Viewed from a strategic business model perspective, this might not be a good way to run a vineyard. Surely word will get out that this owner is a push-over, nobody will show up at the marketplace until late in the day, now expecting to get a full day’s wage for not much work. No work will actually get done, the vineyard will go to ruin, and the vineyard owner will go bankrupt from having no crop and too much overhead with labor costs. Sounds like a lousy way to run a business.
Or maybe there’s more going on here. Maybe we are seeing a picture of a Divine Generous Spirit, that is interested in searching the town all day to see that everyone has work to do. That goes out every morning early, looking for workers. Who’s up? who’s ready? who’s in the marketplace ready to work? That keeps going out repeatedly during the day. Who’s still here? Who’s willing to work for me? That goes out even late in the day searching and calling out for anyone who is still available to work in God’s fields. There’s still time, and there’s no penalty for showing up late. At the end of the day those looking for great rewards for their work might be disappointed. All they get is what they were promised. Their daily bread. Like mannah – not too much, not too little. Not a lot of glory, not much more than what they need to live on for that day. But enough. And everybody gets enough. Everybody who wants to work will find good fulfilling work to do.

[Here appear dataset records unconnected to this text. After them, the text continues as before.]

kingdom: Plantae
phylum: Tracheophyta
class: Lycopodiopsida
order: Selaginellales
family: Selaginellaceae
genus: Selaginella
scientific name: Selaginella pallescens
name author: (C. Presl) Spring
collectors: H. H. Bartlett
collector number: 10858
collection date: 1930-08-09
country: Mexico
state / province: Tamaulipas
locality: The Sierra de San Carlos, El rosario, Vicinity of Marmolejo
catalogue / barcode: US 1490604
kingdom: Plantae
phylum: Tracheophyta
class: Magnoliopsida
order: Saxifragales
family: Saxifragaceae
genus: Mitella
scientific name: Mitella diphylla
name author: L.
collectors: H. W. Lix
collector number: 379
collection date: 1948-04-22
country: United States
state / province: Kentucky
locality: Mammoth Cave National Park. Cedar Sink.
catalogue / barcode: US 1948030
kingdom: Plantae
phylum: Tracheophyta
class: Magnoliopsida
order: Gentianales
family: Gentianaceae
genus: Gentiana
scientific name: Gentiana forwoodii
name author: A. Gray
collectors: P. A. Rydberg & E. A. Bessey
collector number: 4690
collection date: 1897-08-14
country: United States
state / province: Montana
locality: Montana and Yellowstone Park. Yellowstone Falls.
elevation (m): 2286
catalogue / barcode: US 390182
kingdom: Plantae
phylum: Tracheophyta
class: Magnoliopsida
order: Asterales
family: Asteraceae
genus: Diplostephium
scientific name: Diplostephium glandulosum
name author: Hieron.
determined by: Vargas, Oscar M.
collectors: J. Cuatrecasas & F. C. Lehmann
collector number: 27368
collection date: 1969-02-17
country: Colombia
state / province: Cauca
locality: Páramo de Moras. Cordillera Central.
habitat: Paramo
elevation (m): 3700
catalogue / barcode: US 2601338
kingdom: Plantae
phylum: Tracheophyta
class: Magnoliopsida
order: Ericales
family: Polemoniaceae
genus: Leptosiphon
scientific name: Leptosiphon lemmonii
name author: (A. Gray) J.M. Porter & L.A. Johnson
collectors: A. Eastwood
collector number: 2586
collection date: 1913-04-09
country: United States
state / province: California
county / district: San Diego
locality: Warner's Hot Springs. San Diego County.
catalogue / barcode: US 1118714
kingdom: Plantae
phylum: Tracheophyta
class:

And maybe it is a good business strategy. Maybe the generosity of this vineyard owner becomes well-known. The idea that everyone has inherent worth no matter their economic input starts catching on. People want to buy from him, or her because she has just and generous labor practices. Pretty soon demand is outpacing supply and the owner needs more land and hires more people. She builds up loyalty with her workers who now have the security of full-time employment with some benefits on the side. They’re able to not only feed their family for the day, but also able to save up a little money and become part owners in the operation. Soon they’re helping make decisions, gaining new skills, and together improving the quality of the vineyard and the whole community.
The kingdom of heaven is like this vineyard. In this great, expansive vineyard, the most important thing is not how much work you do for landowner, but the joyful fact that you are in the vineyard in the first place. I’m guessing this is a vineyard where the frequent sampling of the sweet grapes is smiled upon.
And – our work for this surprising, just, Divine Generous Spirit leads us in the direction of those for whom work is not just. God’s overflowing abundance and desire that all have enough somehow flows into our lives in such a way that we become agents of justice in our relationships, content with our enough. If we allow ourselves to get turned around and spun upside down by a God for whom the first will be last, and the last will be first.